CANNON MONTH 2: The Return of Bruno (1987)

EDITOR’S NOTE: The Return of Bruno was not produced by Cannon. It was, however, released on video by HBO/Cannon Home Video.

There comes a time in every star’s career when they decide to do something beyond what you know them for. Usually, that means putting out an album. Bruce Willis was a security guard and a bartender — where he had the nickname Bruno — before he became the biggest TV star in America and then a huge movie star thanks to Die Hard. But before that, well, he somehow got signed to Motown and put out The Return of Bruno.

But what if it wasn’t really Bruce Willis but instead his Eddie Wilson-like alter ego Bruno Radolini, the legendary blues singer who influenced everyone. Yes, as if Marty McFly invented rock and roll wasn’t enough, now Willis would take the rest of the credit and bring along tons of musicians along for the ride like Phil Collins, Elton John, Ringo Starr, Grace Slick, Joan Baez, Graham Nash, Stephen Stills, Melvin Franklin, Jon Bon Jovi, Freddie Garrity, The Bee Gees, Paul Stanley and Bobby Colomby to play along. I mean, they got Brian Wilson out of his sandbox to speak about how influential Bruno was. The cherries on top are getting Bill Graham, Wolfman Jack and Henry Diltz to do the same, as well as the aforementioned Michael J. Fox and to ice the cake, as it were, Clive Davis and Don Cornelius, with “America’s teenager” Dick Clark providing the narration.
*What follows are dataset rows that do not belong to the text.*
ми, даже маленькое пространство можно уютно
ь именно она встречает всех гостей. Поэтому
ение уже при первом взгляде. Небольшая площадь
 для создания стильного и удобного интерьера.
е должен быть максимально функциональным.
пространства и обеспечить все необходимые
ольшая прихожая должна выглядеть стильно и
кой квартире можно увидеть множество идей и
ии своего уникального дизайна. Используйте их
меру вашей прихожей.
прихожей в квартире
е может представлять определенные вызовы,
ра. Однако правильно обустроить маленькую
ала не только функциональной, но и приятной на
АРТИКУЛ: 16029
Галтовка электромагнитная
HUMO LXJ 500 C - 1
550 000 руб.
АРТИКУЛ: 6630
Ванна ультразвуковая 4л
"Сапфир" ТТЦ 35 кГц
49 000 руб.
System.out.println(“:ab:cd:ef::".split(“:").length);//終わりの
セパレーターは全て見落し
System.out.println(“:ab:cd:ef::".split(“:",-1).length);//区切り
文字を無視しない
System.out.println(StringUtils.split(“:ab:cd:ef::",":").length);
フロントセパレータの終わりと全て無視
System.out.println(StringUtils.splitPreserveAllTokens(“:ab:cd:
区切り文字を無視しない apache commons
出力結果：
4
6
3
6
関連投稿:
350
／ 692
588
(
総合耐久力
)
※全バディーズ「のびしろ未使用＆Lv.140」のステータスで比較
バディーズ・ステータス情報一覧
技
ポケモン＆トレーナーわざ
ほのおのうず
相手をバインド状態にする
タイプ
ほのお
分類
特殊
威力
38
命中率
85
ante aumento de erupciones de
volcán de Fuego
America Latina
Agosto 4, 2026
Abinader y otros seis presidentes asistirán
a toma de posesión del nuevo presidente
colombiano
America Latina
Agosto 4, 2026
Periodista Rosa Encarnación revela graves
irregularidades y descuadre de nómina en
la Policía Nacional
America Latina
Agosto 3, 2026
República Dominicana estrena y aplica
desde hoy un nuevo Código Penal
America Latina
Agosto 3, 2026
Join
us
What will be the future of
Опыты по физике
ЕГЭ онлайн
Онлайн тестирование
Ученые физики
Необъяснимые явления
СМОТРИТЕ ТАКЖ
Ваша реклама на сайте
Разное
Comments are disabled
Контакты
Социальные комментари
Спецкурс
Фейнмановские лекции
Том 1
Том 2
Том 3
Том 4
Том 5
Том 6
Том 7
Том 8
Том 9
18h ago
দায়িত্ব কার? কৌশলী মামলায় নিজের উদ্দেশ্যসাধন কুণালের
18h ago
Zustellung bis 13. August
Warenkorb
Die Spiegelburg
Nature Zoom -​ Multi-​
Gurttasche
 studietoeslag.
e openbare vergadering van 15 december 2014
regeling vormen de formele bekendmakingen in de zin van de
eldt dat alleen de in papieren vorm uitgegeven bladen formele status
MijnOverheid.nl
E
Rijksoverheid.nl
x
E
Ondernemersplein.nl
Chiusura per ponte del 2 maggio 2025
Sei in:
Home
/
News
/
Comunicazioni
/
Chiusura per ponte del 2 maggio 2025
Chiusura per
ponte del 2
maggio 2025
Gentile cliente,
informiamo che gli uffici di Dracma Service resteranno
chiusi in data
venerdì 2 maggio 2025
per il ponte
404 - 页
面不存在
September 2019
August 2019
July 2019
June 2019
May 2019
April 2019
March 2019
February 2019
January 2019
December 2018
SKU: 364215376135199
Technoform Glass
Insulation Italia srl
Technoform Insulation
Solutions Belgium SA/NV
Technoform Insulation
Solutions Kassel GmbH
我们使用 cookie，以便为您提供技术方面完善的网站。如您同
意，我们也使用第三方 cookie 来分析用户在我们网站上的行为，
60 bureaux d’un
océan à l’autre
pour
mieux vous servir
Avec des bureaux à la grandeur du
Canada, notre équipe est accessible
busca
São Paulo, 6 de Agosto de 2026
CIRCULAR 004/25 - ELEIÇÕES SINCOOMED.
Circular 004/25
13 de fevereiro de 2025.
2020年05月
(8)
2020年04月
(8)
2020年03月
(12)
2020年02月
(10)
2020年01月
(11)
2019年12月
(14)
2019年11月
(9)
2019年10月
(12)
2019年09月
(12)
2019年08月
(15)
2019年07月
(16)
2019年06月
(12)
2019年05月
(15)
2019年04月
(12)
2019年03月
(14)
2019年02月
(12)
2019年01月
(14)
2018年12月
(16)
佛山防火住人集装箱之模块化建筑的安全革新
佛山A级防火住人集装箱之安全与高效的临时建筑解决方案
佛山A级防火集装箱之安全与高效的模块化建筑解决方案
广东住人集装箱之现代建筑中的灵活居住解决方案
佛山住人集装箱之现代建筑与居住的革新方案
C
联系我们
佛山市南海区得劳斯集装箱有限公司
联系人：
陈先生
The album that came out of this has Booker T. Jones, The Pointer Sisters and The Temptations, with material including covers and songs like “Respect Yourself,” (which hit number 5 on the Billboard chart in American and number 7 in the UK) “Under the Boardwalk,” (the 12th biggest selling UK single of 1987 that hit number 2 on their charts; “Jackpot (Bruno’s Bop)”  and “Secret Agent Man / James Bond Is Back,” which peaked at number 43 in the UK.

Yes, this album was so successful that Willis had a secon Motown album, If It Don’t Kill You, It Just Makes You Stronger, which is a Nietzsche quote that I assume applies to anyone that makes it through the entire ten songs.

I kid! I have always been a huge Willis fan and when I was a kid I was totally enamored of his Seagram’s wine cooler commericals to the point that I would drink the Seagram’s seltzer and pretend that I was him, rocking sunglasses and performing the kind of white soul that would cause even the Blues Brothers to tell him that this was kind of cringe.

The director of this made for HBO special, James Yukich, has had quite the career. He did music videos like Iron Maiden’s “Flight of Icarus,” “Running Free,” “Wasted Years,” “Ace’s High” and “Two Minutes to Midnight;” Bowie’s “Modern Love;” the “Land of Confusion” and “That’s All” videos for Genesis; “The Flame” for Cheap Trick; “Always There for You” by Stryper, “The Real Me” by W.A.S.P. and Nelson’s “After the Rain” and “Love and Affection.” He also made Double Dragon, which is amazing to me that a Bruce Willis movie doc was made by the very same individual.

It took three people to write this: Paul Flattery, whose career has mainly been in award shows; Bob Hart and, of course, Willis himself, who couldn’t even make it to some of the filming of his own special, so his brother David played him in the Whiskey scene. Willis also is merely acting like he’s playing the harmonica; mostly it’s Bruce DiMattia.

Man, this entire thing is…very 1987. I was in a bunch of high school garage bands then that all wanted to be hair metal bands and always wanted me to write about parties when all I wanted to be was Danzig in the Misfits. One of Bruno’s songs, “Funtime,” feels like lyrics I was forced to write:

“Oh yes, it’s fun time(Fun time)Fun time(Fun time)Let yourself be happy, it’s fun time”

I definitely watched this enough that I had it on a taped from HBO VHS.

Oh 1987 Sam. You knew so little, you little chubby movie geek in the making.